Weak-field limit of Kaluza-Klein models with spherical compactification: experimental constraints

Abstract: We investigate the classical gravitational tests for the six-dimensional Kaluza-Klein model with spherical (of a radius $a$) compactification of the internal space. The model contains also a bare multidimensional cosmological constant $\Lambda_6$. The matter, which corresponds to this ansatz, can be simulated by a perfect fluid with the vacuum equation of state in the external space and an arbitrary equation of state with the parameter $\omega_1$ in the internal space. For example, $\omega_1=1$ and $\omega_1=2$ correspond to the monopole two-forms and the Casimir effect, respectively. In the particular case $\Lambda_6=0$, the parameter $\omega_1$ is also absent: $\omega_1=0$. In the weak-field approximation, we perturb the background ansatz by a point-like mass.
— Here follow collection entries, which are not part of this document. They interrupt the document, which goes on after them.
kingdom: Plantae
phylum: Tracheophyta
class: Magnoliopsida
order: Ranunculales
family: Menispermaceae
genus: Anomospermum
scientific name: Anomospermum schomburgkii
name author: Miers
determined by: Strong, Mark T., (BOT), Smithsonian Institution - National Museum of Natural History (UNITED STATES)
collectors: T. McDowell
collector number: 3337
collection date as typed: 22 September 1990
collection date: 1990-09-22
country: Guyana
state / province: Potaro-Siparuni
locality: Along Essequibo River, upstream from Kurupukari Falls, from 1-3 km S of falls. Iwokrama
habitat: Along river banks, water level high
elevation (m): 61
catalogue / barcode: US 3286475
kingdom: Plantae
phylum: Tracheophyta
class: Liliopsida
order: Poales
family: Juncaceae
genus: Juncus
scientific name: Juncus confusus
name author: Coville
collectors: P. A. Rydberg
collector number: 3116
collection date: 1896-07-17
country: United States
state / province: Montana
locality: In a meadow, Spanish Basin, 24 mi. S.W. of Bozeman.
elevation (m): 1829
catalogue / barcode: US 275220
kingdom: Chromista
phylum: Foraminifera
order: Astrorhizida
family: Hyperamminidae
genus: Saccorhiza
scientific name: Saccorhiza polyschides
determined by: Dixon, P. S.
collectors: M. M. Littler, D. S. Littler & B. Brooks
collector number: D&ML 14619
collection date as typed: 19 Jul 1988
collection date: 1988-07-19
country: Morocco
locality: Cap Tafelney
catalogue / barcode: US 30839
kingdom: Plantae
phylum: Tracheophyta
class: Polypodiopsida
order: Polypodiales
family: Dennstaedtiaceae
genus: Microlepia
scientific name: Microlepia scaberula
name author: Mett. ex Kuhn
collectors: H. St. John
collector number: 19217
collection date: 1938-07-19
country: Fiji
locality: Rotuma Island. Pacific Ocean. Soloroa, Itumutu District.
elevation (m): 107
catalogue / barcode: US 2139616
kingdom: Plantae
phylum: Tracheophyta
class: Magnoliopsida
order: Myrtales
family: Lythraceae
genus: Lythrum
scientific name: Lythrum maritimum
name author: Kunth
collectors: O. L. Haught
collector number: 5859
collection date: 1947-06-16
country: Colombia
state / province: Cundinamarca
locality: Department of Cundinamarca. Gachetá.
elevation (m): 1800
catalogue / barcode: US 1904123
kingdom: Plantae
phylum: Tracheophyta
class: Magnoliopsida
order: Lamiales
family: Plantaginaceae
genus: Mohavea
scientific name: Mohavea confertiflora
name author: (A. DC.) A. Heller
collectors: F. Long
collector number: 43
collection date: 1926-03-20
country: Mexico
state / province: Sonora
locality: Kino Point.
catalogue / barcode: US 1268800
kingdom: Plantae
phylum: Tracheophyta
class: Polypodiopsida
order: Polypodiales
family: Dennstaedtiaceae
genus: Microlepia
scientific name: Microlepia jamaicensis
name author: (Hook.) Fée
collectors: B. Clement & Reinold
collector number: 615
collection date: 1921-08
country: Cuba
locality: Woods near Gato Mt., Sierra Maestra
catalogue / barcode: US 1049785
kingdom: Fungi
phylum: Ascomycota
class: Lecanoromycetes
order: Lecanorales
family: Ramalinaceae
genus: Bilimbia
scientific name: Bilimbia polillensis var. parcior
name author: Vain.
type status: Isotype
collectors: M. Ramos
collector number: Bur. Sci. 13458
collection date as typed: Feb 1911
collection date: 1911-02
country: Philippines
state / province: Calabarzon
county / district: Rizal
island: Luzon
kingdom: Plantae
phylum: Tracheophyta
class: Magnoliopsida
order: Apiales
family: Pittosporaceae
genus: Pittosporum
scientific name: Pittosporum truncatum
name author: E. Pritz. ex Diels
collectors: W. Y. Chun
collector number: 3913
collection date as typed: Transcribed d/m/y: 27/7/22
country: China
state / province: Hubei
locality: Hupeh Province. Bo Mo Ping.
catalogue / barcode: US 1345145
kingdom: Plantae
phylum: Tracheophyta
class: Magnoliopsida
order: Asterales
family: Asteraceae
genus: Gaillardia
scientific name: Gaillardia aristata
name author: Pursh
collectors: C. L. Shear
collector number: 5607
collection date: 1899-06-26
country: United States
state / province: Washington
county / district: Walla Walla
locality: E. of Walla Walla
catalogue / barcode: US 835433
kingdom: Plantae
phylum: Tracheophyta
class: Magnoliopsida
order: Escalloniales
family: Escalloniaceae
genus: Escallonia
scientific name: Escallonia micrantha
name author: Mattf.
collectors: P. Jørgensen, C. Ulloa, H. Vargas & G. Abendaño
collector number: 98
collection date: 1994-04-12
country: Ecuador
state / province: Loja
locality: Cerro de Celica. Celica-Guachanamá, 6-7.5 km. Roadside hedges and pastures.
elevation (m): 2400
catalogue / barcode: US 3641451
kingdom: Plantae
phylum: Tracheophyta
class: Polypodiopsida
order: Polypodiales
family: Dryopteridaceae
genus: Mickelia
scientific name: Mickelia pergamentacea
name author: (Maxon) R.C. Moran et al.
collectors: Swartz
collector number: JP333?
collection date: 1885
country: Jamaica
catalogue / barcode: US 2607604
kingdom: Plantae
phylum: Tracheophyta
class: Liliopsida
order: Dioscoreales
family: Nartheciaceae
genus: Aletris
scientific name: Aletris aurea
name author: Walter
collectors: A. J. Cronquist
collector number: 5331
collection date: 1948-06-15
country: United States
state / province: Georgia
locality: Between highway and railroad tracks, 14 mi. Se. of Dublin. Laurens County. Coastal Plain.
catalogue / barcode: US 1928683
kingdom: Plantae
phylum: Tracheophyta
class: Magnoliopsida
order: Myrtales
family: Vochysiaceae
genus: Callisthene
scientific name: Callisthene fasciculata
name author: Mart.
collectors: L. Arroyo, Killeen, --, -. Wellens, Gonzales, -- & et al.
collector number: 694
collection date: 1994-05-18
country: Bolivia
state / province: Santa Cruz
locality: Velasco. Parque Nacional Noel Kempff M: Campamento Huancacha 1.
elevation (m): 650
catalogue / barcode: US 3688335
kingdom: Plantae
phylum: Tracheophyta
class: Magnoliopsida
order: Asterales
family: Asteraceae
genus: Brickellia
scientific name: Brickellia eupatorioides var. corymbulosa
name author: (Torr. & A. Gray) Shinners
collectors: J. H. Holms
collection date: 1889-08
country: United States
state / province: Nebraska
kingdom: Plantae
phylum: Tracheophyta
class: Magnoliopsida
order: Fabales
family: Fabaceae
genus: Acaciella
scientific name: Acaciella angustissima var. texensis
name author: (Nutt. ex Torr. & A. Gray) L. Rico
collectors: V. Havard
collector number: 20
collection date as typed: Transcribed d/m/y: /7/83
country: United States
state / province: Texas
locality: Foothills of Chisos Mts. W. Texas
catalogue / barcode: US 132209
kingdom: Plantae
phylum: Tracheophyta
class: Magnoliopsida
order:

We demonstrate that in the case $\omega_1>0$ the perturbed metric coefficients have the Yukawa type corrections with respect to the usual Newtonian gravitational potential. The inverse square law experiments restrict the parameters of the model: $a/\sqrt{\omega_1}\lesssim 6\times10^{-3}\ {{cm}}$. Therefore, in the Solar system the parameterized post-Newtonian parameter $\gamma$ is equal to 1 with very high accuracy. Thus, our model satisfies the gravitational experiments (the deflection of light and the time delay of radar echoes) at the same level of accuracy as General Relativity. We demonstrate also that our background matter provides the stable compactification of the internal space in the case $\omega_1>0$. However, if $\omega_1=0$, then the parameterized post-Newtonian parameter $\gamma=1/3$, which strongly contradicts the observations.